Information given section start

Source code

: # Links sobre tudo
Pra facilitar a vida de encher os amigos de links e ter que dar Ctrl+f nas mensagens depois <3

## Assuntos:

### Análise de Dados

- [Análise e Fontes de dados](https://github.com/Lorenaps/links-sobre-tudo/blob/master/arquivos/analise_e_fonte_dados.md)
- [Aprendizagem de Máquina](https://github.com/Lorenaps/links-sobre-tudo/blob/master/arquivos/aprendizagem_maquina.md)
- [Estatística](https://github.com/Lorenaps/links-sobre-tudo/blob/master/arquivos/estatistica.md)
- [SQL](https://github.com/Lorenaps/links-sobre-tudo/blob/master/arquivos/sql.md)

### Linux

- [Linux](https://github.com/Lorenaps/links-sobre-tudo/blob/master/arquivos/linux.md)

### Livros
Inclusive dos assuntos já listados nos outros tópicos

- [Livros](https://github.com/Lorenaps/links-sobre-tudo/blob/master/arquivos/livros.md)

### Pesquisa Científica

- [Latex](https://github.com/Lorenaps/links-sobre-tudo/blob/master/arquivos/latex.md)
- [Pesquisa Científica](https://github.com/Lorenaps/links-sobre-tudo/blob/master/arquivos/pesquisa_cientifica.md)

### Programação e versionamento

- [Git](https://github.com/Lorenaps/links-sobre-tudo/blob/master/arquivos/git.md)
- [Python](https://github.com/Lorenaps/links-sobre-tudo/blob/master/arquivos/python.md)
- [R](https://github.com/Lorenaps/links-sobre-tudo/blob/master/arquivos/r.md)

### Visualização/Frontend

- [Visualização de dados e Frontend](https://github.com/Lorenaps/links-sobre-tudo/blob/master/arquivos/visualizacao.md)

Information given section end

Of all the lines above, tally those with the word "Frontend". Write the total only.

2